Całkowicie odmienny obraz dnia zaprezentowała wczoraj GPW. Pierwsze takty były zdecydowanie wzrostowe, do czego przyczynił się ogłoszony rano rewelacyjny wyniki banku BZ WBK, który podobnie jak wczorajsze półroczne informacje z PEKAO, zaskoczyły wyraźnie pozytywnie. Rynek szczególnie optymistycznie zareagował na fakt, że bank zarobił o ponad 50 proc. więcej niż oczekiwano. Radość nie trwała jednak długo, bo po 20 minutach zabrakło siły do zwyżki.

Następnie przewaga popytu stopniowo malała aż w końcu WIG20 zabarwił się na czerwono. Krajowy rynek w trakcie dnia wyraźnie podzielił się na zwolenników korekty dużych spółek i kontynuatorów hossy na mniejszych przedsiębiorstwach. mWIG40 radził sobie najlepiej ze wszystkich indeksów, a zawdzięczał to głównie bankom i deweloperom. Zwłaszcza ten drugi sektor był wczoraj najsilniejszy i miał swój dzień. Indeks WIG-DEWELOPERZY gromadzący 17 spółek z głównego parkietu zyskał 5,6 proc. i niewiele dzieli go od osiągnięcia rocznego maksimum. Od listopadowego dołka zyskał już ponad 150 proc.

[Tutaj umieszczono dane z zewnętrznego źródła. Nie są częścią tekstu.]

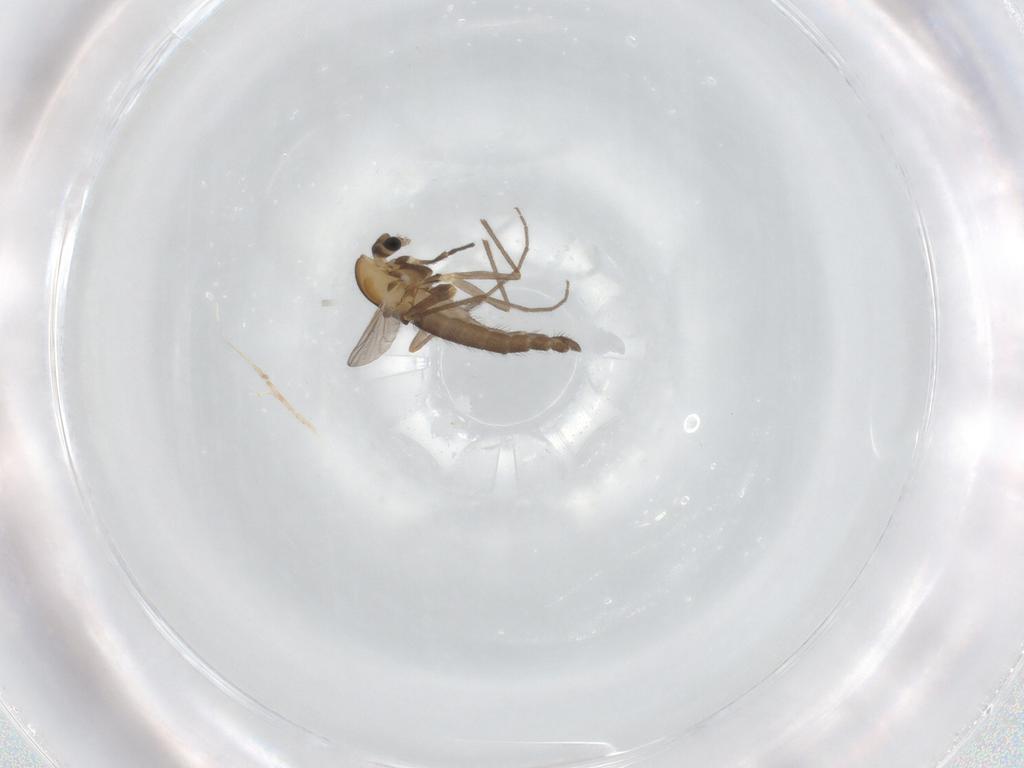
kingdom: Animalia
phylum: Arthropoda
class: Insecta
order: Diptera
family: Chironomidae
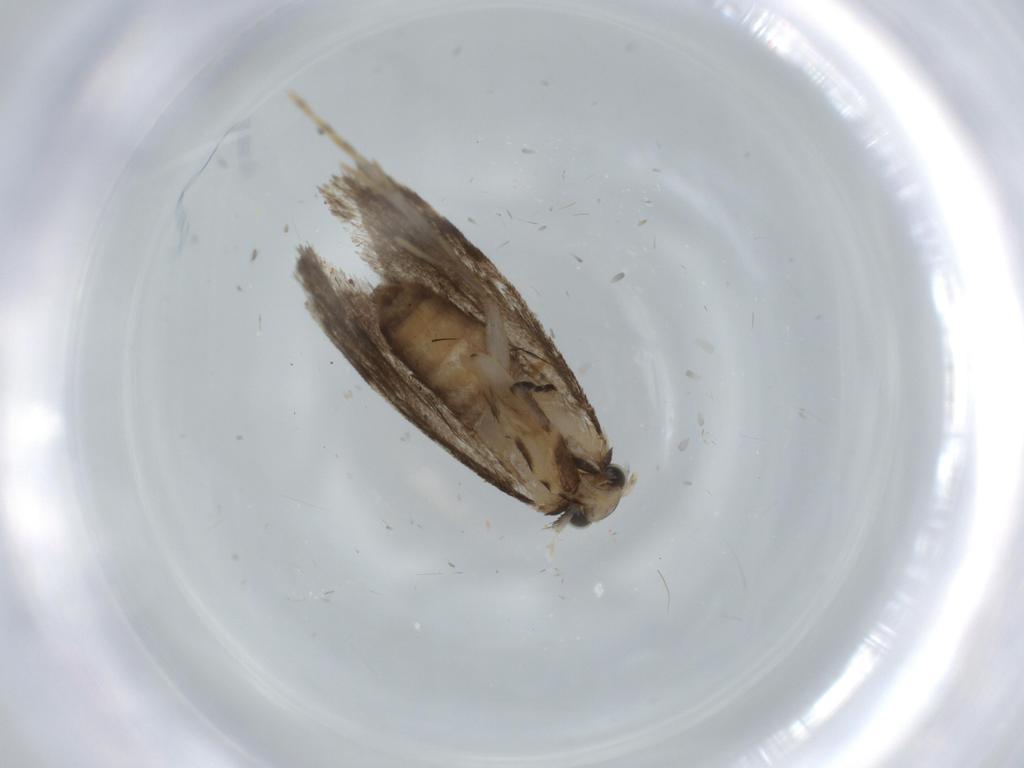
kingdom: Animalia
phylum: Arthropoda
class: Insecta
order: Lepidoptera
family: Tineidae
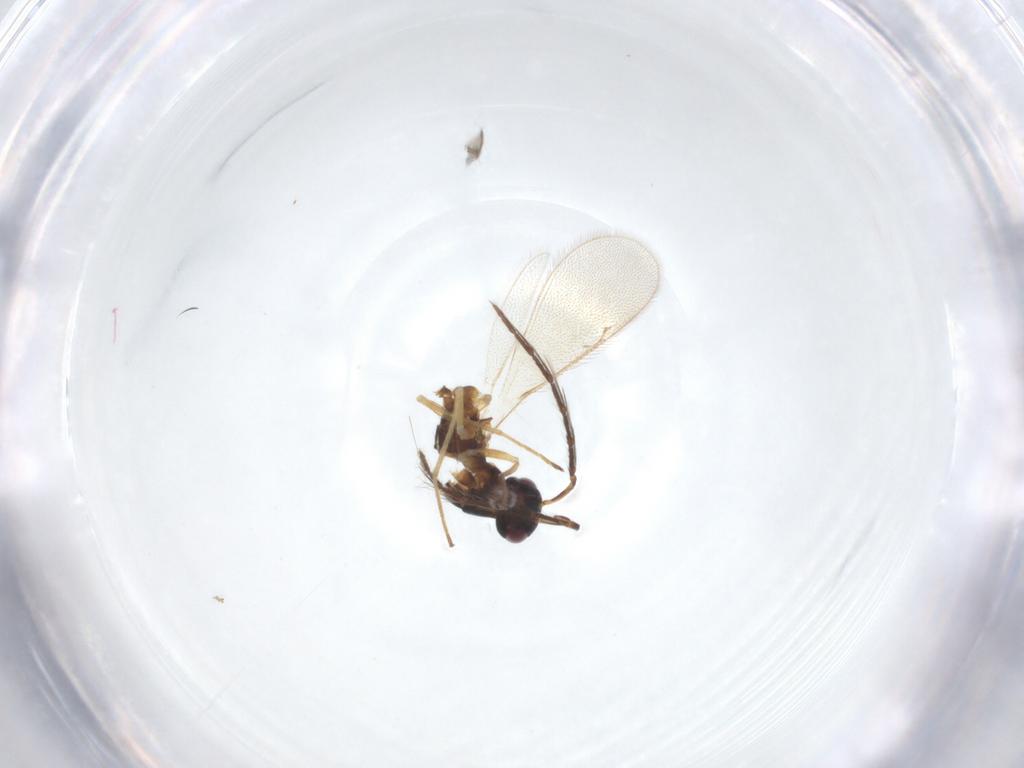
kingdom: Animalia
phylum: Arthropoda
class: Insecta
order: Hymenoptera
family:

Obraz dnia zasadniczo zmieniły słabe amerykańskie dane. Po nich WIG20 w moment stracił 50 pkt. przez co zakończył na poziomie najniższym od końca lipca. Silna wyprzedaż w końcówce doskonale pokazuje jak sztuczne było pompowanie rynku na  koniec ubiegłego miesiąca. Podaż znużona wyczekiwaniem na najmniejszy pretekst do ataku wczoraj go dostała i konsekwentnie wykorzystała. Spokojnie można powiedzieć, że trzy procentowy spadek dobrze oczyszcza atmosferę, bo w końcu pojawiła się wyczekiwana korekta. Jednak prawdziwe jej konsekwencje będziemy mogli dopiero ocenić po kontrze byków. Jeżeli popyt w najbliższych dniach ponownie powróci powyżej 2100 pkt. potwierdzi swoją dominację i będzie można oczekiwać dalszych wzrostów. Jeżeli jednak reakcja będzie słaba lub też w ogóle jej nie będzie to szanse na dalsze spadki będą tylko kwestią czasu.